Judgment, Supreme Court, New York County (Robert H. Straus, J.), rendered June 10, 2005, convicting defendant, after a jury trial, of robbery in the second degree, and sentencing him to a term of four years, unanimously affirmed.
Richard M. Greenberg, Office of the Appellate Defender, New York (Sara Gurwitch of counsel), and Cravath, Swaine and Moore LLP, New York (Andrew E. Goldsmith of counsel), for appellant.
Robert M. Morgenthau, District Attorney, New York (Susan Axelrod of counsel), for respondent.
Before: Nardelli, J.P., Gonzalez, Sweeny, McGuire and Kavanagh, JJ.

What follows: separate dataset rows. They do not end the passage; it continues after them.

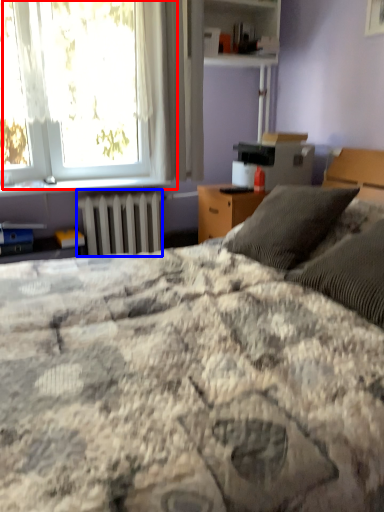
Question: Which object is closer to the camera taking this photo, window (highlighted by a red box) or radiator (highlighted by a blue box)?

Choices:
 (A) window
 (B) radiator

Answer: (A)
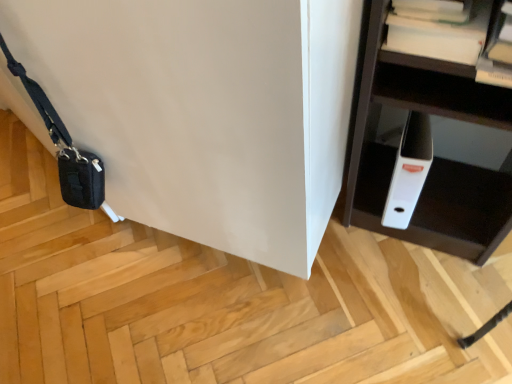
Question: Can you confirm if white paper at upper right is thinner than black fabric messenger bag at lower left?

Choices:
 (A) no
 (B) yes

Answer: (A)

Question: Is white paper at upper right placed right next to black fabric messenger bag at lower left?

Choices:
 (A) yes
 (B) no

Answer: (B)

Question: Considering the relative sizes of white paper at upper right and black fabric messenger bag at lower left in the image provided, is white paper at upper right bigger than black fabric messenger bag at lower left?

Choices:
 (A) yes
 (B) no

Answer: (B)

Question: Can we say white paper at upper right lies outside black fabric messenger bag at lower left?

Choices:
 (A) no
 (B) yes

Answer: (B)

Question: From the image's perspective, is white paper at upper right under black fabric messenger bag at lower left?

Choices:
 (A) yes
 (B) no

Answer: (B)

Question: Does white paper at upper right turn towards black fabric messenger bag at lower left?

Choices:
 (A) yes
 (B) no

Answer: (B)

Question: From a real-world perspective, is black fabric messenger bag at lower left beneath white paper at upper right?

Choices:
 (A) no
 (B) yes

Answer: (B)

Question: Is black fabric messenger bag at lower left at the right side of white paper at upper right?

Choices:
 (A) yes
 (B) no

Answer: (B)

Question: Does black fabric messenger bag at lower left have a lesser width compared to white paper at upper right?

Choices:
 (A) yes
 (B) no

Answer: (A)

Question: Considering the relative positions of black fabric messenger bag at lower left and white paper at upper right in the image provided, is black fabric messenger bag at lower left to the left of white paper at upper right from the viewer's perspective?

Choices:
 (A) yes
 (B) no

Answer: (A)

Question: Is black fabric messenger bag at lower left oriented away from white paper at upper right?

Choices:
 (A) yes
 (B) no

Answer: (B)

Question: Is the position of black fabric messenger bag at lower left less distant than that of white paper at upper right?

Choices:
 (A) yes
 (B) no

Answer: (B)

Question: Considering the positions of white paper at upper right and black fabric messenger bag at lower left in the image, is white paper at upper right taller or shorter than black fabric messenger bag at lower left?

Choices:
 (A) short
 (B) tall

Answer: (A)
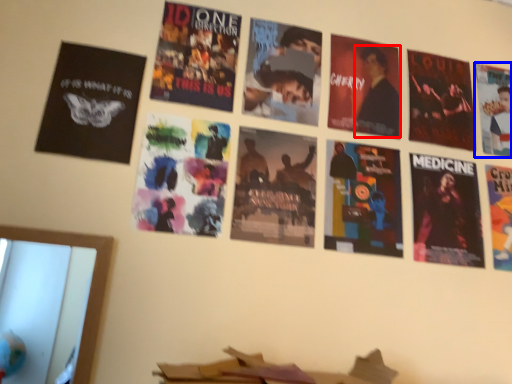
Question: Which of the following is the closest to the observer, person (highlighted by a red box) or poster (highlighted by a blue box)?

Choices:
 (A) person
 (B) poster

Answer: (A)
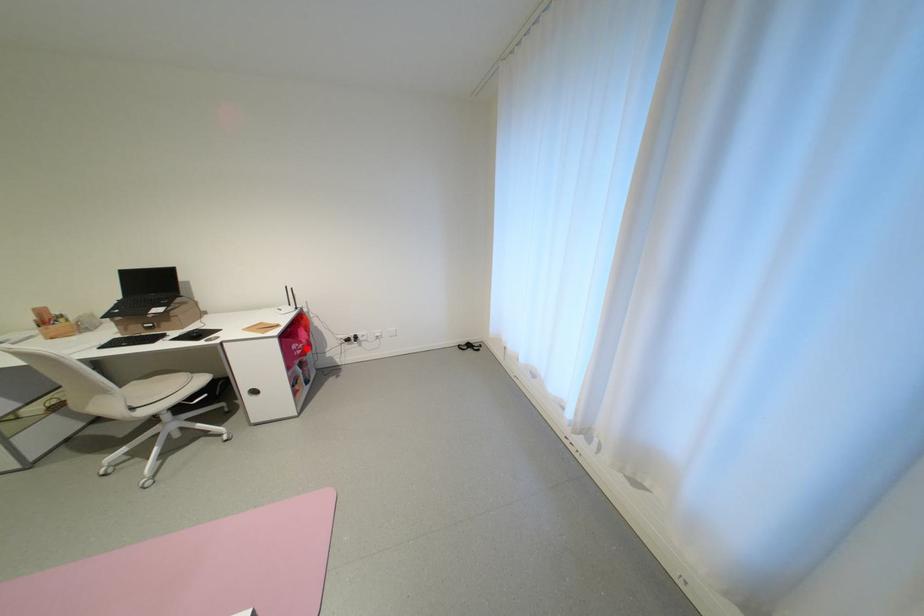
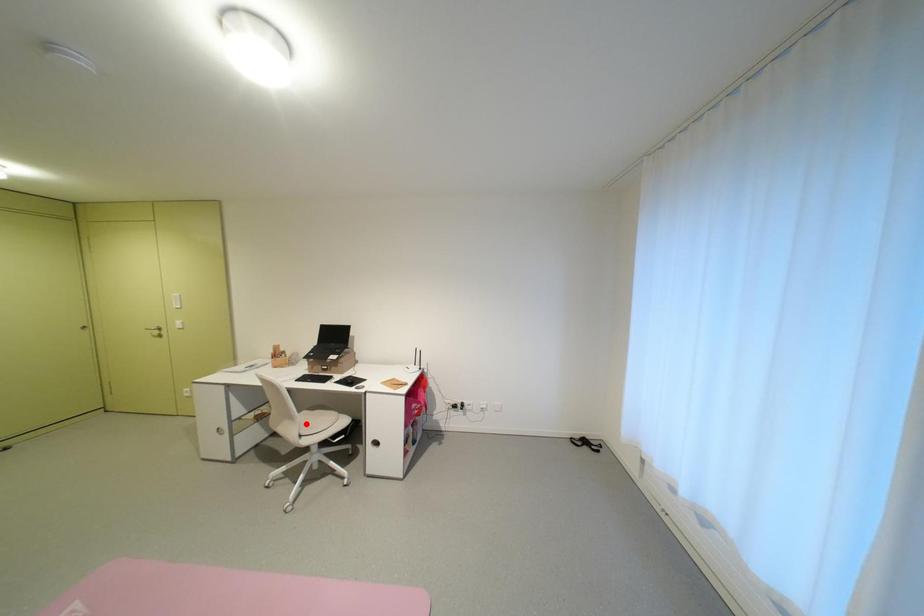
I am providing you with two images of the same scene from different viewpoints. A red point is marked on the first image and another point is marked on the second image. Is the marked point in image1 the same physical position as the marked point in image2?

No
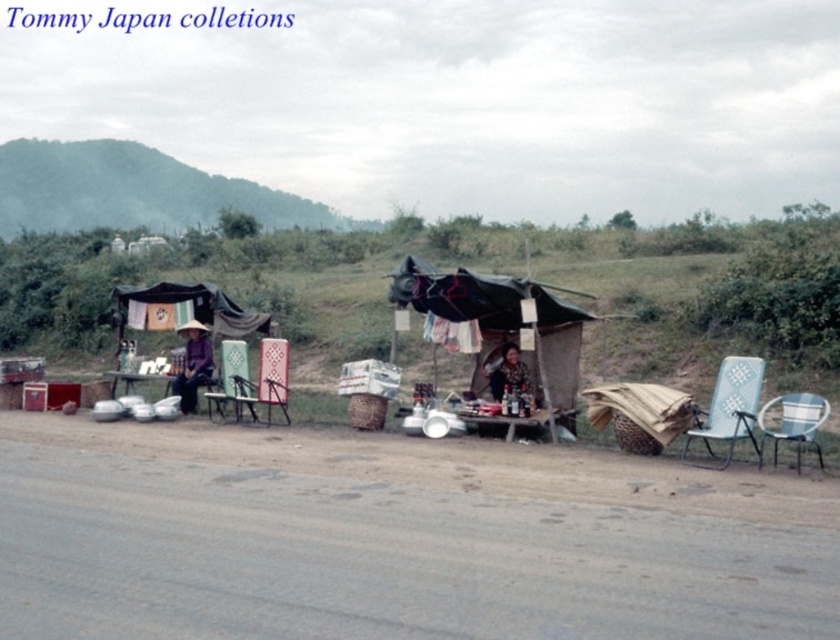
How much distance is there between light blue plastic chair at right and plastic/metallic chair at right?

light blue plastic chair at right is 18.24 inches from plastic/metallic chair at right.

Consider the image. Is light blue plastic chair at right positioned behind plastic/metallic chair at right?

Yes, it is behind plastic/metallic chair at right.

In order to click on light blue plastic chair at right in this screenshot , I will do `click(728, 406)`.

This screenshot has height=640, width=840. Identify the location of light blue plastic chair at right. (728, 406).

Consider the image. Does green woven chair at center have a greater height compared to dark brown woven basket at center?

Correct, green woven chair at center is much taller as dark brown woven basket at center.

The image size is (840, 640). In order to click on green woven chair at center in this screenshot , I will do `click(229, 372)`.

Which is in front, point (222, 362) or point (526, 394)?

Point (526, 394) is in front.

What are the coordinates of `green woven chair at center` in the screenshot? It's located at (229, 372).

Identify the location of light blue plastic chair at right. (728, 406).

Between point (744, 420) and point (512, 342), which one is positioned in front?

Point (744, 420)

Image resolution: width=840 pixels, height=640 pixels. I want to click on light blue plastic chair at right, so click(x=728, y=406).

The court properly declined to submit robbery in the third degree as a lesser included offense. In light of the integrated and unimpeached testimony of the victim and eyewitness that defendant was aided by another man who physically restrained the victim, there was no reasonable view of the evidence, viewed most favorably to defendant, that defendant was guilty of only third-degree robbery. We reject defendant's speculative interpretations of the evidence, including his assertion that the police testimony suggested that there was only one participant in the crime. There was no reason for the jury to credit the victim and witness in general, but conclude that they invented the involvement of a second robber ( see People v Negron, 91 NY2d 788; People v Tucker, 41 AD3d 210). Defendant's hearsay and Confrontation Clause arguments are unpreserved and we decline to review them in the interest of justice. Were we to review these claims, we would find that the evidence at issue was not received for its truth, but for legitimate nonhearsay purposes.
We perceive no basis for reducing the sentence.